Well, I finally did the Rendezvous Hillclimb. I wasn’t in very good shape for it, and I didn’t have a very good result (in terms of placing). But I have to say that I sincerely enjoyed it. The climb was overwhelming, the pitches were steeper than I was used to riding up, and the competition was classy.
Sincerely, I had a good time, which was my only expectation for this particular race. I wore sandals and baggy shorts, rode on platform pedals, and left the reflector on my seatpost for the race. To top it off, I actually crashed while warming up. I hit a downhill patch of loose, gritty dirt (which was ubiquitous at the Jackson Hole Resort in this hot weather) and went over the handlebars. I crashed hard enough that I’m still nursing some scabs and bruises from it. I didn’t know it at the time, but I think I rode the whole way up with my handlebars twisted a little off-kilter. Not that it matters going uphill.
I sat there on the start line and looked around identifying the sweet bikes around me. Robin McGee was next to me riding a Specialized Epic (I didn’t know her beforehand, but she’s one of the better riders in Jackson). Amy Fulwyler (who I had heard of before) and her husband, Cary Smith, were at the front riding Gary Fisher Superflys (at least, I think Cary was on one too). Cary’s bike was outfitted with a road or cyclocross fork, which, I understand, is his trademark setup for the Rendezvous Hillclimb. Next to me, the Dammans were riding Ellsworth Truths—very cool full-sus bikes.
Things got under way, and for a moment I felt like I’d do okay. Then we got to the first steep uphill pitch and I found myself shifting into my granny gear, which wouldn’t have been a problem except that I wasn’t far enough over on my rear cogs, so my chain got sucked up in the chainring. Right away, I was off my bike and on foot. I got my chain back in line, but the road was already too steep for me to remount, so I started walking (this was in the first quarter mile of the race).
As it turned out, I’d do a lot of walking in this particular race. I realized when I got home that my seat was set too far forward and that I didn’t have enough traction on my rear wheel. This, added to my goofy pedal setup and my inadequate fitness meant I’d have a hard time on every steep pitch up the mountain. Still, I was able to ride within sight of Jill Damman for most of the course (and she was doing a little walking too, which made me feel better). In the final switchbacks, I found myself getting more comfortable and more capable of climbing the steep pitches. In fact, it seemed to me I was climbing stuff that was steeper than I was used to, so I felt pretty good about that too.
I started encountering hikers as I passed under the tram line. Then, coming off a hike-a-bike section, I bumped into a photographer from the local newspaper.

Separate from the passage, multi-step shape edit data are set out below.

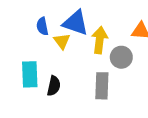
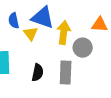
black semicircle: (54, 86) -> (38, 73), moved

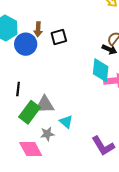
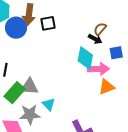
brown arrow: (38, 29) -> (29, 15), size x1.5
gray star: (47, 134) -> (30, 115), size x1.5

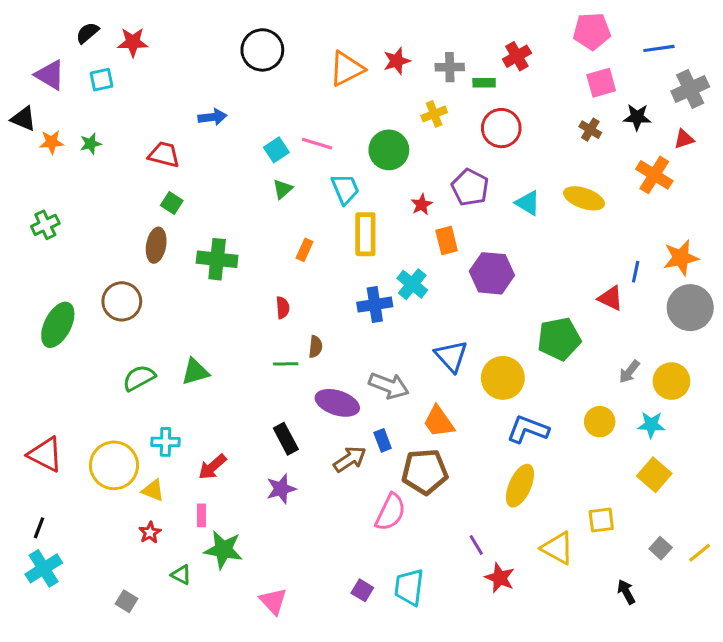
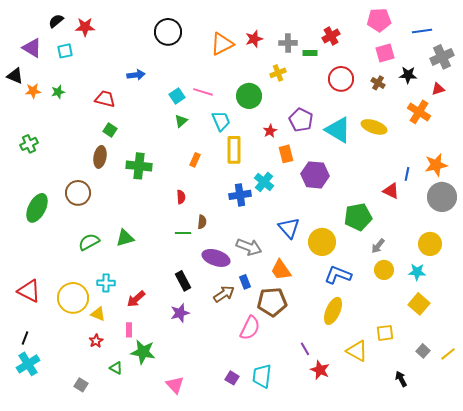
red circle: (501, 128) -> (341, 79), moved
cyan triangle: (528, 203) -> (338, 130), size x1.6
gray arrow: (629, 372) -> (378, 246), moved

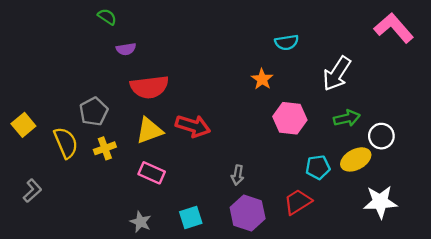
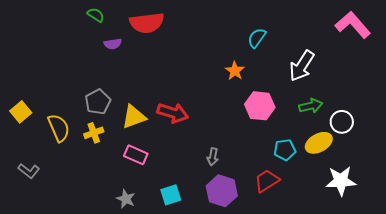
cyan semicircle: (287, 42) -> (257, 38), turned 135
red semicircle: (149, 87) -> (147, 23), moved
gray pentagon: (94, 112) -> (98, 102), moved
gray L-shape: (32, 191) -> (29, 171), turned 80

He took some shots of me that would later be published. So that accomplished my secondary purpose for the race: getting some P.R. for my employer (whose jersey I was wearing). Finally, I came around the last bend and the last hike-a-bike section (just in time to see Robin coming back down). I got back on the bike and rode up the last switchback, and there, in the last quarter mile, was my wife and two girls. My 3-year-old was cheering for me, and even though my 1-year-old was just plain fussy, I pretended she was cheering for me too. I chatted with the wife as I rode by, and before you know it, I was coming through the finish gate.
To my complete surprise, almost all of the other competitors were still there and cheered for me as I came through! How COOL IS THAT?! I can’t remember another bike race where that’s happened, and, honestly, that made the suffering and slogging all worth it.
One of the first things someone said to me at the finish was, "Now all you need to do is put some clipless pedals on that thing and you’ll go a lot faster." It got me thinking: I could’ve done this race quicker. In fact, if I’d have just made some modifications on my bike (using parts I already have), I probably could’ve taken a pound OR TWO off my bike’s weight. If I’d have focused on the right training zones, instead of spending too much time in non-recovery heart rates, I’d have handled the duress of the race a lot better. If circumstances had worked out a little better, I’d have been quicker, no doubt.
I left the race with this feeling of "I wish I could do that one over again." So, yeah, unless they schedule the race on a Sunday next year (which is not entirely unlikely, but would completely ruin it for us sabbath-observing folk), I’m planning to go back and give it another shot. In fact, the more I thought about it, I really only have two races I wish I could have a second shot at—this one and the Snowshoe 5k in Ashton where I got off the racecourse and had a rotten finish time. So that’s my plan for next year: Barring scheduling difficulties, I’m planning to do those two races and finally feel like I’ve discovered how well I can do at them. Wish me luck!